MCP Toolsets
Connect AOS skills to Model Context Protocol (MCP) servers. A skill bound to an MCP tool resolves to a native tool call — deterministic, fast, and free of an LLM round-trip.
Overview
MCP is an open protocol for exposing tools to AI runtimes. AOS manages MCP servers through a toolset manager that connects to declared servers, discovers their tools, and makes them callable from skills and from an A2A serve worker.

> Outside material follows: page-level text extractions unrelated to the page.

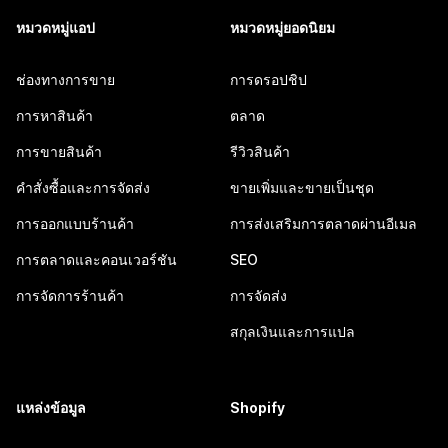
หมวดหมู่แอป
หมวดหมู่ยอดนิยม
ช่องทางการขาย
การดรอปชิป
การหาสินค้า
ตลาด
การขายสินค้า
รีวิวสินค้า
คำสั่งซื้อและการจัดส่ง
ขายเพิ่มและขายเป็นชุด
การออกแบบร้านค้า
การส่งเสริมการตลาดผ่านอีเมล
การตลาดและคอนเวอร์ชัน
SEO
การจัดการร้านค้า
การจัดส่ง
สกุลเงินและการแปล
แหล่งข้อมูล
Shopify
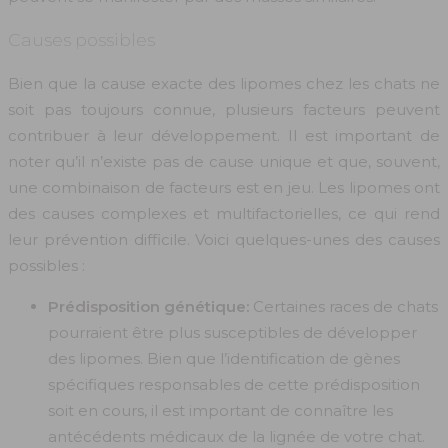
Causes possibles
Bien que la cause exacte des lipomes chez les chats ne
soit pas toujours connue, plusieurs facteurs peuvent
contribuer à leur développement. Il est important de
noter qu’il n’existe pas de cause unique et que, souvent,
une combinaison de facteurs est en jeu. Les lipomes ont
des causes complexes et multifactorielles, ce qui rend
leur prévention difficile. Voici quelques-unes des causes
possibles :
Prédisposition génétique:
Certaines races de chats
pourraient être plus susceptibles de développer
des lipomes. Bien que l’identification de gènes
spécifiques responsables de cette prédisposition
soit en cours, il est important de connaître les
antécédents médicaux de la lignée de votre chat.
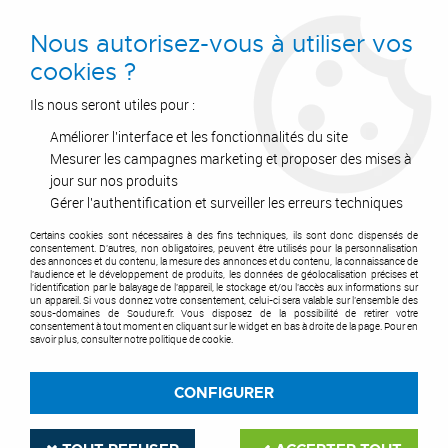
0
Nous autorisez-vous à utiliser vos
cookies ?
Ils nous seront utiles pour :
Améliorer l'interface et les fonctionnalités du site
Accueil
>
Accessoires
>
Connectique soudure & consommables
>
Protection pour pièces d'usure
>
Spray céramique anti-grattons
Mesurer les campagnes marketing et proposer des mises à
jour sur nos produits
Gérer l'authentification et surveiller les erreurs techniques
Certains cookies sont nécessaires à des fins techniques, ils sont donc dispensés de
consentement. D'autres, non obligatoires, peuvent être utilisés pour la personnalisation
des annonces et du contenu, la mesure des annonces et du contenu, la connaissance de
l'audience et le développement de produits, les données de géolocalisation précises et
l'identification par le balayage de l'appareil, le stockage et/ou l'accès aux informations sur
un appareil. Si vous donnez votre consentement, celui-ci sera valable sur l’ensemble des
sous-domaines de Soudure.fr. Vous disposez de la possibilité de retirer votre
consentement à tout moment en cliquant sur le widget en bas à droite de la page. Pour en
savoir plus, consulter notre politique de cookie.
CONFIGURER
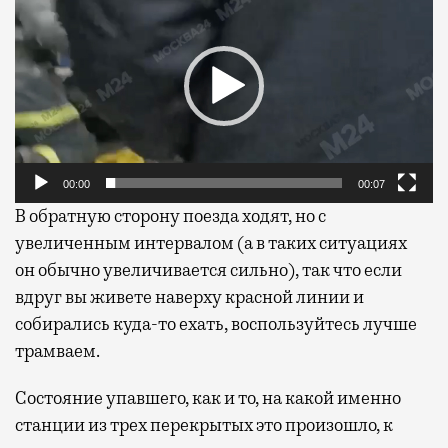
00:00
00:07
В обратную сторону поезда ходят, но с
увеличенным интервалом (а в таких ситуациях
он обычно увеличивается сильно), так что если
вдруг вы живете наверху красной линии и
собирались куда-то ехать, воспользуйтесь лучше
трамваем.
Состояние упавшего, как и то, на какой именно
станции из трех перекрытых это произошло, к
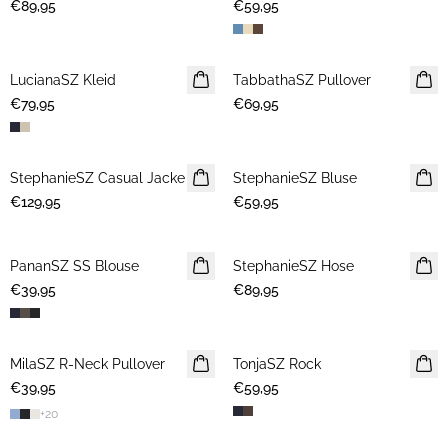
€89,95
€59,95
LucianaSZ Kleid
NEUHEIT
TabbathaSZ Pullover
NEUHEIT
€79,95
€69,95
StephanieSZ Casual Jacke
NEUHEIT
StephanieSZ Bluse
NEUHEIT
€129,95
€59,95
PananSZ SS Blouse
NEUHEIT
StephanieSZ Hose
NEUHEIT
€39,95
€89,95
MilaSZ R-Neck Pullover
NEUHEIT
TonjaSZ Rock
NEUHEIT
€39,95
€59,95
+
20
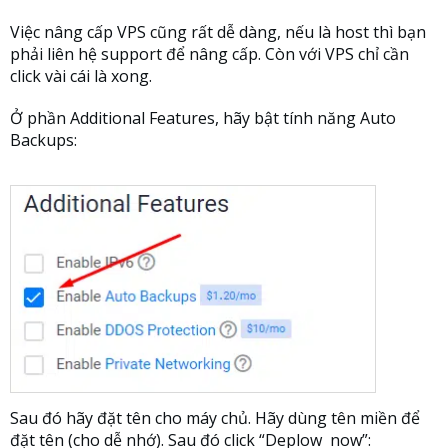
Việc nâng cấp VPS cũng rất dễ dàng, nếu là host thì bạn
phải liên hệ support để nâng cấp. Còn với VPS chỉ cần
click vài cái là xong.
Ở phần Additional Features, hãy bật tính năng Auto
Backups:
Sau đó hãy đặt tên cho máy chủ. Hãy dùng tên miền để
đặt tên (cho dễ nhớ). Sau đó click “Deplow now”:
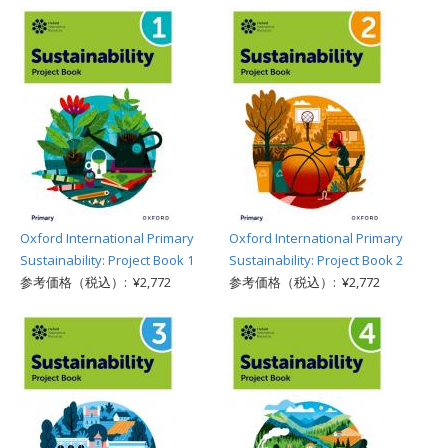
Oxford International Primary
Oxford International Primary
Sustainability: Project Book 1
Sustainability: Project Book 2
参考価格（税込）: ¥2,772
参考価格（税込）: ¥2,772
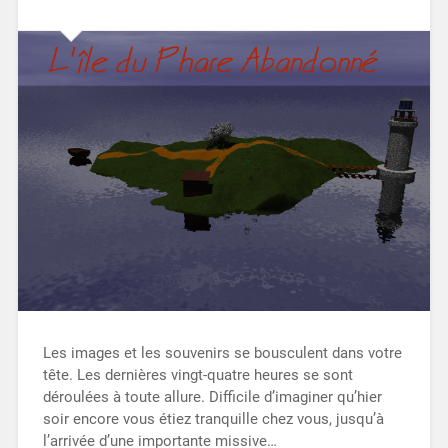
Les images et les souvenirs se bousculent dans votre
tête. Les dernières vingt-quatre heures se sont
déroulées à toute allure. Difficile d’imaginer qu’hier
soir encore vous étiez tranquille chez vous, jusqu’à
l’arrivée d’une importante missive…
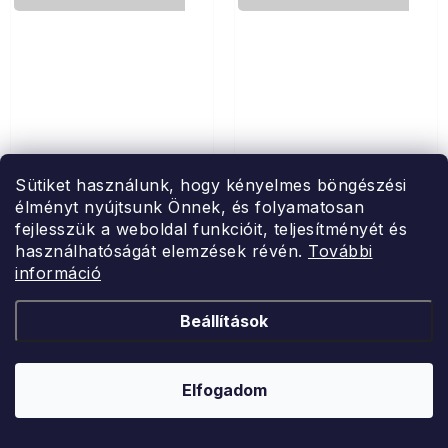
Sütiket használunk, hogy kényelmes böngészési
élményt nyújtsunk Önnek, és folyamatosan
ARÔME
ARÔME
fejlesszük a weboldal funkcióit, teljesítményét és
Minden jót
Musk & White Floral
használhatóságát elemzések révén.
További
információ
fekete tea, 2 x 5 db
Beállítások
illatos gyertya üvegben 90 g
Raktáron
Raktáron
Ft1 343
Ft1 343
Elfogadom
KOSÁRBA
KOSÁRBA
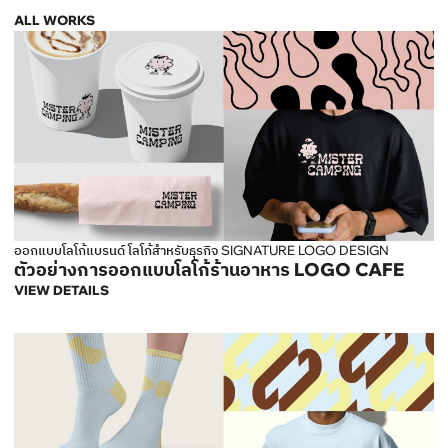
ALL WORKS
ออกแบบโลโก้แบรนด์ โลโก้สำหรับธุรกิจ SIGNATURE LOGO DESIGN
ตัวอย่างการออกแบบโลโก้ร้านอาหาร LOGO CAFE
VIEW DETAILS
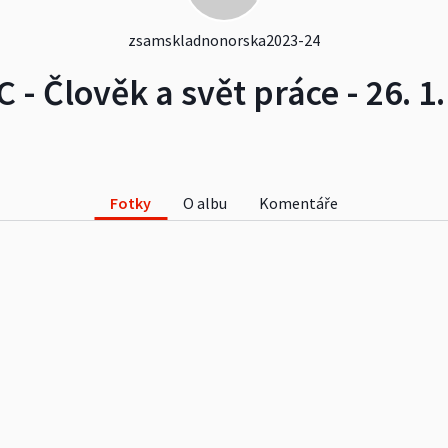
zsamskladnonorska2023-24
 C - Člověk a svět práce - 26. 1.
Fotky
O albu
Komentáře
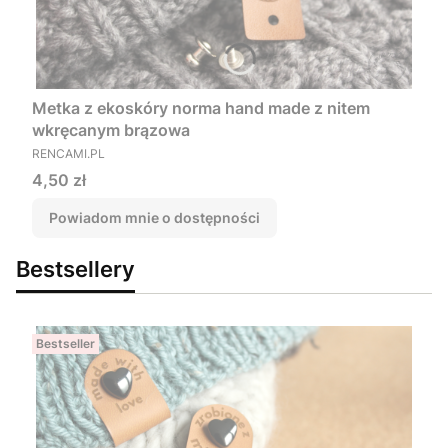
Metka z ekoskóry norma hand made z nitem
wkręcanym brązowa
PRODUCENT
RENCAMI.PL
Cena
4,50 zł
Powiadom mnie o dostępności
Bestsellery
Bestseller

- Servers are declared in the project's MCP registry under
core/mcp/. - A skill's
mcp_bindingnames a server and tool; invocation becomes a direct tool call. - HTTP/SSE server URLs pass through the same SSRF egress gate as A2A traffic.
Declaring Servers
Each MCP server entry declares a transport plus how to reach it. A stdio server is launched as a child process; an HTTP server is reached over Streamable HTTP:
# stdio server
id: files
transport: stdio
command: my-mcp-server
args: ["--root", "."]
env:
API_TOKEN: ${MY_TOKEN}
# http server
id: search
transport: http
url: https://mcp.example.com
auth_ref: SEARCH_TOKEN # resolves to a bearer header
tool_allowlist: ["web_search"] Binding Skills
A skill declares an mcp_binding to map its invocation onto an MCP tool. When the skill runs — in a workflow step or via A2A serve — AOS calls the tool directly with the skill input as the argument:
# core/skills/web-search/skill.yaml
id: web-search
name: web-search
mcp_binding:
server: search
tools: ["web_search"] Why it matters
A bound skill skips the model entirely. Over A2A serve this means an inbound request can complete as a single deterministic tool call — the performance path for high-volume agent-to-agent work.
Transports
- stdio — the server is spawned as a child process with array-form
command/args(no shell) and a templatedenv. - Streamable HTTP — JSON-RPC over HTTP with optional SSE responses; the negotiated protocol version rides on every post-initialize request.
Credentials are never carried across an origin boundary: a redirect to a different origin drops the Authorization header.
Tool Allowlist
A server can expose many tools; tool_allowlist narrows what AOS will surface and invoke. The allowlist is enforced both at discovery time and at call time, so a server cannot smuggle in a tool that was never sanctioned.
Egress Safety
HTTP MCP servers are agent-initiated egress, so they go through the mesh egress policy:
- The server URL is checked against the SSRF policy (private/loopback/internal hosts blocked unless allowlisted).
- A resolve-time guard runs before the initial request and every redirect hop — a DNS-rebinding defense, intrinsic to the transport.
- Responses are read with a hard byte cap so a hostile server cannot exhaust memory.
See Agent Mesh Security for the full egress model.